I then wish to take the following: (is differentiation with respect to the fractional derivative nonsensical?)
$$D_\alpha^\beta D_x^\alpha\zeta(x)=D_\alpha^\beta\sum_{n=1}^\infty\frac{(-\ln n)^\alpha}{n^x}$$
Again, using the Riemann-Liouville definition, I end up with
$$D_\alpha^\beta\sum_{n=1}^\infty\frac{(-\ln n)^\alpha}{n^x}=\sum_{n=1}^\infty\frac{(\ln(-\ln n))^\beta(-\ln n)^\alpha}{n^x}$$
Which is a little weird since the summand is undefined at $n=1$. What should I do about this?

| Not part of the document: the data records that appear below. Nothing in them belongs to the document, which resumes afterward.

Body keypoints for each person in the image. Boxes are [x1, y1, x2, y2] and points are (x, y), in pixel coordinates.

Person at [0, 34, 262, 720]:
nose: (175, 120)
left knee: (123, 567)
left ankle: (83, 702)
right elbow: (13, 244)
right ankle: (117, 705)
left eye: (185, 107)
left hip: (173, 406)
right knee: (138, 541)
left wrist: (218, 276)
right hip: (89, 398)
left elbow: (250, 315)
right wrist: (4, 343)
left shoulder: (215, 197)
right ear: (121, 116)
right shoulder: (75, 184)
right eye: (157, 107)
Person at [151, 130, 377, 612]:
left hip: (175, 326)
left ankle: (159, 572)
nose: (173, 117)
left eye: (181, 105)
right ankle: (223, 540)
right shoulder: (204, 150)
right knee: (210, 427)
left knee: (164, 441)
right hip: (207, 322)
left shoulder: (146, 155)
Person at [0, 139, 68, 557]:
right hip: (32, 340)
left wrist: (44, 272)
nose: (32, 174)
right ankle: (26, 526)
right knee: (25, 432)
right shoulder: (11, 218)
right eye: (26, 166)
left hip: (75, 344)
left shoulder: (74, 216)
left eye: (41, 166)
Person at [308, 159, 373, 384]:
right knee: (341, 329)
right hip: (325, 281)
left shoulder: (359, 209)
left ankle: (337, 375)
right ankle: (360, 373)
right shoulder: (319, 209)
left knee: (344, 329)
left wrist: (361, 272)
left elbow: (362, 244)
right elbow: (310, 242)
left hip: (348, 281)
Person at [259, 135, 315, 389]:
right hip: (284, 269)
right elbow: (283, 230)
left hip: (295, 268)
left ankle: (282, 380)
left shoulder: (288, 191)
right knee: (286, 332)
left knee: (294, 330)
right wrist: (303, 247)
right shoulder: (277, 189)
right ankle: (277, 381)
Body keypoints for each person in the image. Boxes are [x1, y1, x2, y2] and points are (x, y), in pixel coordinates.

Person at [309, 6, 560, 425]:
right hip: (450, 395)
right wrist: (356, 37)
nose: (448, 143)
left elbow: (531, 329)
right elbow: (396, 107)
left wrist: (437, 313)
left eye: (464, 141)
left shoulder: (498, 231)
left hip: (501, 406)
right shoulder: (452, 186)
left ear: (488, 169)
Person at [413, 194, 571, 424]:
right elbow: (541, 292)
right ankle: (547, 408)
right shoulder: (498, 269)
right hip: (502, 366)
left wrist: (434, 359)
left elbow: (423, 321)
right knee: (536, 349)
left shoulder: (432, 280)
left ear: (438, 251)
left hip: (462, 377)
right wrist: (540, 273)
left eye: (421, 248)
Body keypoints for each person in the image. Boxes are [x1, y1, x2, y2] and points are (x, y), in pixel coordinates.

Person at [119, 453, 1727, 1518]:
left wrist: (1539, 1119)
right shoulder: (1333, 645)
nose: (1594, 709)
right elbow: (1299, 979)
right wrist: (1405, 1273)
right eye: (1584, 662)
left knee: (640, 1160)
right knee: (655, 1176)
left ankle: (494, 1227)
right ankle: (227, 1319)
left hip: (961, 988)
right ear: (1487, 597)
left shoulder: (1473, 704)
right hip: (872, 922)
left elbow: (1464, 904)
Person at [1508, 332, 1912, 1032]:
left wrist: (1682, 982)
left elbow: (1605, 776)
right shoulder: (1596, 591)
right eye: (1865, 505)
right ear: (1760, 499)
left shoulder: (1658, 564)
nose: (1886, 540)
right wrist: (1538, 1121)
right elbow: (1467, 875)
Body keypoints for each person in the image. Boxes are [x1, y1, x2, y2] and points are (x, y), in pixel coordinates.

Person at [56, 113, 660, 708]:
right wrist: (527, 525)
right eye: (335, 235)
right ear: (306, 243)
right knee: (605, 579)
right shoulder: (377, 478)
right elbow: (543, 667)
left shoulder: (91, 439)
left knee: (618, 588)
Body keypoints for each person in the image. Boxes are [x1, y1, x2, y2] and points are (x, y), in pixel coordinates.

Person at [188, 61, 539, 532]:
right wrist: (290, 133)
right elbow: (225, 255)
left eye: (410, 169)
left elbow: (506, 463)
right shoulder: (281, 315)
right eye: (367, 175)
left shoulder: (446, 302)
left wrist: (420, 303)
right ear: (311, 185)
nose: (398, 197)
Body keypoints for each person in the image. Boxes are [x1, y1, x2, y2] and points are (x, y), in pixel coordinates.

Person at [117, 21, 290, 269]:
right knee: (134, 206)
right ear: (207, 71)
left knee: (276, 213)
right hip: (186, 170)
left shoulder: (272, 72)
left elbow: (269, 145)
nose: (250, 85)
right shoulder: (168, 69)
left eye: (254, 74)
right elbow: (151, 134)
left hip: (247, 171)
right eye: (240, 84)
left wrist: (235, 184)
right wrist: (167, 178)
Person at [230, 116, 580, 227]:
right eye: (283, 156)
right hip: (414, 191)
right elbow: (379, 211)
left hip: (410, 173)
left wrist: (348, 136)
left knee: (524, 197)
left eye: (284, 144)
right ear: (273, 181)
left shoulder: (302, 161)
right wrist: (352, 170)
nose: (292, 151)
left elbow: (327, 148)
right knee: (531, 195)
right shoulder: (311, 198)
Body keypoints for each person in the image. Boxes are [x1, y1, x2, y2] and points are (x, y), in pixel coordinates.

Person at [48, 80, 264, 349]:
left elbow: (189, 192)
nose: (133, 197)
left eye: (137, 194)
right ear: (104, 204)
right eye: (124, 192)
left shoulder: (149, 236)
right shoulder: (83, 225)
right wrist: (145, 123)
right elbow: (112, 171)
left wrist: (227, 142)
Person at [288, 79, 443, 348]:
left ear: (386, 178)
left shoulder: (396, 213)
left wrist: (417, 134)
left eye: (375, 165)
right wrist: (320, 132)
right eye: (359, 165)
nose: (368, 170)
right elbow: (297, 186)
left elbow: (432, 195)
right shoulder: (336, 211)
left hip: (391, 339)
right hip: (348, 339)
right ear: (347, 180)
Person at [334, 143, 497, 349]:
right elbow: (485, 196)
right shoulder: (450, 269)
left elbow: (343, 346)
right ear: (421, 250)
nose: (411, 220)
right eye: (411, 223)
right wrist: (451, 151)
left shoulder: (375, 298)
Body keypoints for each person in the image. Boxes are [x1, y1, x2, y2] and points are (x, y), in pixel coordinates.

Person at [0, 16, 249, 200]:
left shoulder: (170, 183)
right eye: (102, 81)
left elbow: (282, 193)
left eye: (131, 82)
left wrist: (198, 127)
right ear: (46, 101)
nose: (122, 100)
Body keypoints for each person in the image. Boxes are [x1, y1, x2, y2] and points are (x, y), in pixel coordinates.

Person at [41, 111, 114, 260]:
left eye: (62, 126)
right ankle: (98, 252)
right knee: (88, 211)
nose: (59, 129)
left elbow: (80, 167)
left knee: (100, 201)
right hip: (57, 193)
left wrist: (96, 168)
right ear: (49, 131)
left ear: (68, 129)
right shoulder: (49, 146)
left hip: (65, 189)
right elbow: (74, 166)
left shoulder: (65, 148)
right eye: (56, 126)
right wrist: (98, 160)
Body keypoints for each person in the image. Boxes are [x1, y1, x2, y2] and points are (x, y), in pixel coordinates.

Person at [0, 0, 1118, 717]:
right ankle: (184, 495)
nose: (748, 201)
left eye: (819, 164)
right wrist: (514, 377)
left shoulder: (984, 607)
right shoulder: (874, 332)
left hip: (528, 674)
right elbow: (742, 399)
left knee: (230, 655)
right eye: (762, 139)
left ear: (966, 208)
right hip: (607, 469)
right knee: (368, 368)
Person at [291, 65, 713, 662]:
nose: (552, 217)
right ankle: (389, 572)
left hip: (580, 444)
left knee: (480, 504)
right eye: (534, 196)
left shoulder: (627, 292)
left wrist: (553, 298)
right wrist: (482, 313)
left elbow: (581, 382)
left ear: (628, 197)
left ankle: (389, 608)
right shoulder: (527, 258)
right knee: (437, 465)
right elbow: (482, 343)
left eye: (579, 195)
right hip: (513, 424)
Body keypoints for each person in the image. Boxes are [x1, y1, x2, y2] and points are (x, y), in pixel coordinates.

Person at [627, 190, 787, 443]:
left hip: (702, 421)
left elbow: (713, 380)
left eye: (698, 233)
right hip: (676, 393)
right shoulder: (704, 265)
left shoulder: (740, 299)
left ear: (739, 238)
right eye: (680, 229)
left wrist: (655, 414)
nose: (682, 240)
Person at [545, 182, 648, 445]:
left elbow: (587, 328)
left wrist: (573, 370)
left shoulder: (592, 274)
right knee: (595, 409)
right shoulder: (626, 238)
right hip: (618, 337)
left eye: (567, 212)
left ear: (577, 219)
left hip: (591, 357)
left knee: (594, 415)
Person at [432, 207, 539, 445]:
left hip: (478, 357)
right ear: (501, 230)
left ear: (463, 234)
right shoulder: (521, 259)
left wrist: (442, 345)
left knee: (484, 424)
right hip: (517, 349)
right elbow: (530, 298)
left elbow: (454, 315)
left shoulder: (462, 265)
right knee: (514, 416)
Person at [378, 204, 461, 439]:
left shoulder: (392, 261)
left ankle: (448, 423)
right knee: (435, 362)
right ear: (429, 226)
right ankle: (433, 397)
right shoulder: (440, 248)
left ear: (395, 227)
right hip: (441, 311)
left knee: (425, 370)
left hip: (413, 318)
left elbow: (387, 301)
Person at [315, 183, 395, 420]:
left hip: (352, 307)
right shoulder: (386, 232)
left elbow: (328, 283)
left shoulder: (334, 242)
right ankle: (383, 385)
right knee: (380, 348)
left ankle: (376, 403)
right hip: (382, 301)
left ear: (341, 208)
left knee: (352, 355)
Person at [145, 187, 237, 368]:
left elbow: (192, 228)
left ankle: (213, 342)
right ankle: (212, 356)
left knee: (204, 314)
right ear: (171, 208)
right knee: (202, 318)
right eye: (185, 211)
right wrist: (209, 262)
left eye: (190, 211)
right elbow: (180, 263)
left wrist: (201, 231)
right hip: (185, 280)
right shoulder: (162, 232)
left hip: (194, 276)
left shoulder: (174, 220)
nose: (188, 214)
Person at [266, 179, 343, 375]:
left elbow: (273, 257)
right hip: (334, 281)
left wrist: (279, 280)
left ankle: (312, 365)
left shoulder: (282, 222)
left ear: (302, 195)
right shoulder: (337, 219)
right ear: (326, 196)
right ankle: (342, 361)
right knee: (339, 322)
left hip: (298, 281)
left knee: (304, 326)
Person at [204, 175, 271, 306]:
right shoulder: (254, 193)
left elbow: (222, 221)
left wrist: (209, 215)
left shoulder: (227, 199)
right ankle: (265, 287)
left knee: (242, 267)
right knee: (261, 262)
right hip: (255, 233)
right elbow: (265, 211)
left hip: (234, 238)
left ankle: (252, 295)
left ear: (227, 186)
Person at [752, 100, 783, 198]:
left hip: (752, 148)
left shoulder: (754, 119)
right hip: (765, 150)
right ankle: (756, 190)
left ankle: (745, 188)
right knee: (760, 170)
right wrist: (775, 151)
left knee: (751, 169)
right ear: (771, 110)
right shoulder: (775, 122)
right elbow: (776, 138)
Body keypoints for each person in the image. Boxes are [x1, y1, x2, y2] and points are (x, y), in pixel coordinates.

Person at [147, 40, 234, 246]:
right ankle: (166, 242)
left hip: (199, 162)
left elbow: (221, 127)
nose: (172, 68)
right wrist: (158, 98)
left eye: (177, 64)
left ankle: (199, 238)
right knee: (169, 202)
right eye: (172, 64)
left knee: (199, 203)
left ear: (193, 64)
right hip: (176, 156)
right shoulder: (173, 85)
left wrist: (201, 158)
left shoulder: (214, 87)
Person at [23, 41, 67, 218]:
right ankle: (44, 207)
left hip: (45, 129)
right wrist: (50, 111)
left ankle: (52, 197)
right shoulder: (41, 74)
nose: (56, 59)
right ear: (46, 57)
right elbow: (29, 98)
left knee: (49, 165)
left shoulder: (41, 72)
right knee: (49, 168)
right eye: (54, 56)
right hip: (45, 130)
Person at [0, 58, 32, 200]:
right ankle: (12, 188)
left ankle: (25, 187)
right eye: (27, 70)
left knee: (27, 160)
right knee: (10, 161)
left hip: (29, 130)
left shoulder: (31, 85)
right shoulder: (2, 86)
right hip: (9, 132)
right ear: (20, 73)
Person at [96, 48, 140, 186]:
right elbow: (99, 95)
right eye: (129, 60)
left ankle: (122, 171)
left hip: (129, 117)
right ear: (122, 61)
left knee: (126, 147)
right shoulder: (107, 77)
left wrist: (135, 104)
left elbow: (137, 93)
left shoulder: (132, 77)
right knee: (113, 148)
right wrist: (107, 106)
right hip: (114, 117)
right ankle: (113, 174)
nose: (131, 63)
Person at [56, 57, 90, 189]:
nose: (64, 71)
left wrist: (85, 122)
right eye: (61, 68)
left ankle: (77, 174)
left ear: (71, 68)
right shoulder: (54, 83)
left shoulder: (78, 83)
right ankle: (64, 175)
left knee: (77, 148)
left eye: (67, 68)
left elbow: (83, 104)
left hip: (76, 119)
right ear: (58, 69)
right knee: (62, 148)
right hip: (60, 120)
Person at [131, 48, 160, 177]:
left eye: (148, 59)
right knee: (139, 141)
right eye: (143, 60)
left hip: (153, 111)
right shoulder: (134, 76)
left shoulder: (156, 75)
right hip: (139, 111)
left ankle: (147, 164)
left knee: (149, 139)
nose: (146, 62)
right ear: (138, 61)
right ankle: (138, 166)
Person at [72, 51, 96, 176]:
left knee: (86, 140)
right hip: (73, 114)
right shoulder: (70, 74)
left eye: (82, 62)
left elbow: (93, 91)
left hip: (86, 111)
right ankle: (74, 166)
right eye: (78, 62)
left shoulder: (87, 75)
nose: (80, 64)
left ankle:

Also, my end goal is to get some crazy derivative of derivatives of the zeta function into
$$\sum_{n=1?}^\infty\frac{\prod_{k=0}^p(\ \overbrace{\ln\ln\dots\ln\ln}^k\ n\ )^{a_k}}{n^x}$$
Any ideas?
Simple idea:
Rewriting the zeta function as
$$\zeta(x)=1+\sum_{n=2}^\infty\frac1{n^x}$$
now removes the problem, and with linearity, should give us
$$D_x^\alpha\zeta(x)=\frac1{\Gamma(1-\alpha)x^\alpha}+\sum_{n=2}^\infty\frac{(-\ln n)^\alpha}{n^x}$$
$$D_\alpha^\beta D_x^\alpha\zeta(x)=\left(D_\alpha^\beta\frac1{\Gamma(1-\alpha)x^\alpha}\right)+\sum_{n=2}^\infty\frac{(\ln(-\ln n))^\beta(-\ln n)^\alpha}{n^x}$$
Though this feels a tad bit unsafe.